What you should do:
What is the number of lines below that include "round"? Give that number alone.
===== Extracted information
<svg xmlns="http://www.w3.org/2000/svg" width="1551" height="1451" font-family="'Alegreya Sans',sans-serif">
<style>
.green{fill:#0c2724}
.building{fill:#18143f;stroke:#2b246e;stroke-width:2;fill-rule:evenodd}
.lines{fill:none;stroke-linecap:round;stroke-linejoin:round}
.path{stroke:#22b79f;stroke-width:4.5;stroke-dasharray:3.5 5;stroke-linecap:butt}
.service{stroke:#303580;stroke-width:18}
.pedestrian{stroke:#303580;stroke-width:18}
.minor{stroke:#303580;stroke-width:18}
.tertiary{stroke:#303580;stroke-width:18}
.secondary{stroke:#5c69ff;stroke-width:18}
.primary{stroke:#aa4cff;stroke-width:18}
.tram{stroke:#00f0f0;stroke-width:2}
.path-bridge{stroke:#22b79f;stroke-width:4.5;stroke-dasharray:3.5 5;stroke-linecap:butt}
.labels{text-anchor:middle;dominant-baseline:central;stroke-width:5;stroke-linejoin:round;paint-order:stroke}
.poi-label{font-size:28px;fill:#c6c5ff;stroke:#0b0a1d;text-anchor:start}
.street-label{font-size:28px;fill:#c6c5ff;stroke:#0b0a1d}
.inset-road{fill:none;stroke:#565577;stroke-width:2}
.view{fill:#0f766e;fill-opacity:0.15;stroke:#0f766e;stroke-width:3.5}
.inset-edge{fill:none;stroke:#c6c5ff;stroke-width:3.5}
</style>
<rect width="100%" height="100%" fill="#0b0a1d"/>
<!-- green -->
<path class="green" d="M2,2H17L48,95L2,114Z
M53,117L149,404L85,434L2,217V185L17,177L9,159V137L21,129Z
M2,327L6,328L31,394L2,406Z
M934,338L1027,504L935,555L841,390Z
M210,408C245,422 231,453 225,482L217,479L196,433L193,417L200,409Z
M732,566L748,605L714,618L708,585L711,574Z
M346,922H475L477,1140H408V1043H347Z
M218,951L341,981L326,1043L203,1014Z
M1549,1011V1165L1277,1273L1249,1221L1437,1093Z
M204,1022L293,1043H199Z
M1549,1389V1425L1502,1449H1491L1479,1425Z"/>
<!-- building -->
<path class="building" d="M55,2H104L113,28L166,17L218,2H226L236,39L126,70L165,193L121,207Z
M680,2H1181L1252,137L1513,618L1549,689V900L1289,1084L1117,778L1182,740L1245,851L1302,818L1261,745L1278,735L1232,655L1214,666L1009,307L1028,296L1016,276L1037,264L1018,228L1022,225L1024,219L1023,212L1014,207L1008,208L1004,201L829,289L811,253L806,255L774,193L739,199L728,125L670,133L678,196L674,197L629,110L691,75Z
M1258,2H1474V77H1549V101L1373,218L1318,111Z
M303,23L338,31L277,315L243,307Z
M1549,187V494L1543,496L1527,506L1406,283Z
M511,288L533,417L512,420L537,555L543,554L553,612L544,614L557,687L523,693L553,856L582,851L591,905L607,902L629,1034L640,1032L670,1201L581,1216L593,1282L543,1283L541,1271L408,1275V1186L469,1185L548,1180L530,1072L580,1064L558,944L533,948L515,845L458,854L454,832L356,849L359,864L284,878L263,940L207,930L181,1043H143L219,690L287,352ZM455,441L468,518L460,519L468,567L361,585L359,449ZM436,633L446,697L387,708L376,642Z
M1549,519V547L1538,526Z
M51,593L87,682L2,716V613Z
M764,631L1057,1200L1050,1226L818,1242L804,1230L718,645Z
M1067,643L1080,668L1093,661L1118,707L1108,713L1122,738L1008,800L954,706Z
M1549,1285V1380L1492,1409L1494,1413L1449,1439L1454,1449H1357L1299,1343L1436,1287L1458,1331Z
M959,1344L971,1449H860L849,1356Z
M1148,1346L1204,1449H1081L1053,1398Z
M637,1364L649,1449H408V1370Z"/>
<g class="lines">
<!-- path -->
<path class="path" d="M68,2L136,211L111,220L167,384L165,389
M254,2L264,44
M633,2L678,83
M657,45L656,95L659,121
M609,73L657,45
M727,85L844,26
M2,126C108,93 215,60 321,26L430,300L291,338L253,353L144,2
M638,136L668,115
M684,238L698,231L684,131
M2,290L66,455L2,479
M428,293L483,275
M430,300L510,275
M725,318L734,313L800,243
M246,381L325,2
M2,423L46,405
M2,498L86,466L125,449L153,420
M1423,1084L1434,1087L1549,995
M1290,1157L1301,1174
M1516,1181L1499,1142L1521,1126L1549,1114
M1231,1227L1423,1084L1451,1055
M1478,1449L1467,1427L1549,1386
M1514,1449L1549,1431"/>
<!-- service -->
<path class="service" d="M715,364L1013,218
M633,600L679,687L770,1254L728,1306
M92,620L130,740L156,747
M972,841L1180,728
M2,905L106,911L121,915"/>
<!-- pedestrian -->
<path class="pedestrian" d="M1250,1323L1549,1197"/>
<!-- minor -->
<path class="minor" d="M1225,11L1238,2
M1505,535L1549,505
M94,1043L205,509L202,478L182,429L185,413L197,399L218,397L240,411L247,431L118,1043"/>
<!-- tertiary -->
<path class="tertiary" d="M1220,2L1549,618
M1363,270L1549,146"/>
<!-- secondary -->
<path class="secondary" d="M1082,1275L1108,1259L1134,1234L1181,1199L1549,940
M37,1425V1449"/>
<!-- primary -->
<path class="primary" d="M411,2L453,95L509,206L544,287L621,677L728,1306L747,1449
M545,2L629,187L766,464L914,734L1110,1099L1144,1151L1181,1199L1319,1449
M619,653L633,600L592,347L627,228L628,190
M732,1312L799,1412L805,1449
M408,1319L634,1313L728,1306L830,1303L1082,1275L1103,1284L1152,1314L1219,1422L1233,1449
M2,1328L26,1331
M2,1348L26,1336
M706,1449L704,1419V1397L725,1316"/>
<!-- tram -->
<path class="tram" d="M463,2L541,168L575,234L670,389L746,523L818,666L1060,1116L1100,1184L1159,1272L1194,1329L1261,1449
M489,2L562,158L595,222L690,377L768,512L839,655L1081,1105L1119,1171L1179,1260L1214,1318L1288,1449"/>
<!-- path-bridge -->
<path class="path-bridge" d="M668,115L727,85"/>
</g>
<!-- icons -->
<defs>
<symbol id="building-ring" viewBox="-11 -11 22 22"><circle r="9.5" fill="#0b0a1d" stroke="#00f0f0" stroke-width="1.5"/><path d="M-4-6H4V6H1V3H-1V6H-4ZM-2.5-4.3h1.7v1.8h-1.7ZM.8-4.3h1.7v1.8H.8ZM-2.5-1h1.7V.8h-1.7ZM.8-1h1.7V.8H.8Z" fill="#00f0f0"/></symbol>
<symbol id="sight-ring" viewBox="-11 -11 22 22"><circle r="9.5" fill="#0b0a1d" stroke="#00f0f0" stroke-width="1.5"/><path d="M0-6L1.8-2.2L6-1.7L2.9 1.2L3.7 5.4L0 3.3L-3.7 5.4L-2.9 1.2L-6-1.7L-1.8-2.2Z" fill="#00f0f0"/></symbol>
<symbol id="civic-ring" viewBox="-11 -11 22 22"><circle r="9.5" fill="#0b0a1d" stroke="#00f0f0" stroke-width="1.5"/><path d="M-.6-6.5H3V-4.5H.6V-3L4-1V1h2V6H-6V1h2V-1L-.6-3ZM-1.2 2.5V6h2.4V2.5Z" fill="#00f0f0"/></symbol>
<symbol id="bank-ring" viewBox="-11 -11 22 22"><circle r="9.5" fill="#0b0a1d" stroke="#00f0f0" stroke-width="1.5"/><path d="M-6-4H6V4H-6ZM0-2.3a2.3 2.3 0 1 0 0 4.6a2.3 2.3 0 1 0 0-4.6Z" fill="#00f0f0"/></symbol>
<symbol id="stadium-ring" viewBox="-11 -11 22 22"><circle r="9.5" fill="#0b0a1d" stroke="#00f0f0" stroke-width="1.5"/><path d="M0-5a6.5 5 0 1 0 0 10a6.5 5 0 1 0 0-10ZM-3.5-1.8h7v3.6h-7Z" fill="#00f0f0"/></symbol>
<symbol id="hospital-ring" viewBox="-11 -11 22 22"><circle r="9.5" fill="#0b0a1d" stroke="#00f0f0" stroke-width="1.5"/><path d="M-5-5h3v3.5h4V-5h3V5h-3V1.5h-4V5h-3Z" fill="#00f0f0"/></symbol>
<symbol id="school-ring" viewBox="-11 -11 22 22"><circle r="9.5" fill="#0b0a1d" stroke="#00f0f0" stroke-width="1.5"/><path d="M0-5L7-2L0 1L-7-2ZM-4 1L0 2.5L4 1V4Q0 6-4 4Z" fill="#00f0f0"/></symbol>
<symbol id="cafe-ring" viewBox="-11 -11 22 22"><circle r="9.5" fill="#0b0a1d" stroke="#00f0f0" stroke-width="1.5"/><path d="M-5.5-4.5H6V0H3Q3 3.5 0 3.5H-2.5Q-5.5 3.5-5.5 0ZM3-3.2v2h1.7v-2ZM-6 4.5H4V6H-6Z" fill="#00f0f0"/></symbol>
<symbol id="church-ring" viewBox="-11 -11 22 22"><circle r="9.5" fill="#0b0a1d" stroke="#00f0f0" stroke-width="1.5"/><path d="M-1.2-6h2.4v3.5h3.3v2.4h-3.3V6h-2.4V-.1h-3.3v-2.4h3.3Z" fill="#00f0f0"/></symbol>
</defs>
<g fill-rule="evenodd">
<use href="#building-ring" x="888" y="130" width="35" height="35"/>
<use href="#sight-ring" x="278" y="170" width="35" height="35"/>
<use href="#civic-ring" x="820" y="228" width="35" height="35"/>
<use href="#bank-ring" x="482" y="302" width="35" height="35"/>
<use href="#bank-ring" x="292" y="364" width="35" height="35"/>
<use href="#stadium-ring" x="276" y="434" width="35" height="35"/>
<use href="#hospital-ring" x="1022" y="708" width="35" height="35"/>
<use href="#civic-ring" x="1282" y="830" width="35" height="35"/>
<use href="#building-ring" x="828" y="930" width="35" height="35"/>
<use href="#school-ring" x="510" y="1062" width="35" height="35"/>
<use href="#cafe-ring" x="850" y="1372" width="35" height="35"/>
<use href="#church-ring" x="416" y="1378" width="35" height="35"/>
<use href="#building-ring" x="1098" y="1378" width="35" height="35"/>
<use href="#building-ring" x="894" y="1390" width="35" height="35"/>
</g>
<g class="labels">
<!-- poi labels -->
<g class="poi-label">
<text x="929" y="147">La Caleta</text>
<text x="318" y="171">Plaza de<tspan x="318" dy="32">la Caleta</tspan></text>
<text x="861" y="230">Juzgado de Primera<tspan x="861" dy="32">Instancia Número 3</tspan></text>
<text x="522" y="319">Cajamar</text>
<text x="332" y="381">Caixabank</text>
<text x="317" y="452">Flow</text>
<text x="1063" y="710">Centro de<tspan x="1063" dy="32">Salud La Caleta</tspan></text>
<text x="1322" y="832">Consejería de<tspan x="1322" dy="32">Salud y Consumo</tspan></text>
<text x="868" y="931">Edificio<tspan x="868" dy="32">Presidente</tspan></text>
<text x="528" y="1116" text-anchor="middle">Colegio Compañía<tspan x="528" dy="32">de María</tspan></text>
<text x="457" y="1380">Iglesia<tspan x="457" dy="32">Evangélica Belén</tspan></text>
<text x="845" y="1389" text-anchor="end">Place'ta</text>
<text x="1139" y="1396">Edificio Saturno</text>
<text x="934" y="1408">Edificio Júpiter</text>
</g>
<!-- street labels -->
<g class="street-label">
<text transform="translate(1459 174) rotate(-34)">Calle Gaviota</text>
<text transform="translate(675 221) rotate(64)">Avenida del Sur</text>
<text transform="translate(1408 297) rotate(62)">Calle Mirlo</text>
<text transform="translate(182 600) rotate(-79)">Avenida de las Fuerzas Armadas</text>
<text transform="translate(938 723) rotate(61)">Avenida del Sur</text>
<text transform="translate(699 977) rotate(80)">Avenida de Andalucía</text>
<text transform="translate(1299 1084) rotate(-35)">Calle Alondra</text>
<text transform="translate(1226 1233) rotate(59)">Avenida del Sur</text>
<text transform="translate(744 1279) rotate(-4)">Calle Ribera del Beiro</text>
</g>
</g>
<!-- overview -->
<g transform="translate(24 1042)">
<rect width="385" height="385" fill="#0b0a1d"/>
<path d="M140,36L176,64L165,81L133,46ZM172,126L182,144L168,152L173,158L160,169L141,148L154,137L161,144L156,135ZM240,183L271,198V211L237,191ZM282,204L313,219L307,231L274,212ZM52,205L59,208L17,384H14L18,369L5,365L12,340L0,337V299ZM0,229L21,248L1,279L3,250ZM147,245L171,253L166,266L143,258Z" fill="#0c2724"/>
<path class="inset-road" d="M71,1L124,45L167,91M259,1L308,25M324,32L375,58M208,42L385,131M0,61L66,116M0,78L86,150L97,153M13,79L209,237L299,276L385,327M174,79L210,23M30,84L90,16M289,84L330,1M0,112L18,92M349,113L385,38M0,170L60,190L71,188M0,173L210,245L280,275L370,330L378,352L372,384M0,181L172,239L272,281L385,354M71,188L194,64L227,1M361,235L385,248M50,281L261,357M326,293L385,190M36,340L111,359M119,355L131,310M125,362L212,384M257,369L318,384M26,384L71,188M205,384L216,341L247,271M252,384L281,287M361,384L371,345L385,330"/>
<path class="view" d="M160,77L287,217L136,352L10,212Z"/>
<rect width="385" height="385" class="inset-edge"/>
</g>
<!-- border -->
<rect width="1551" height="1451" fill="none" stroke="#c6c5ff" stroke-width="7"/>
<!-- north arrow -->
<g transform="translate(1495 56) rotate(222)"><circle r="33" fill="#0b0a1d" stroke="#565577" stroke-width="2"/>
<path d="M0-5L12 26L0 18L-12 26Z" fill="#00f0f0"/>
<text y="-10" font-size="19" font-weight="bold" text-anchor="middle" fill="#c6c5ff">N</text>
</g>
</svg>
==========
Written answer:
2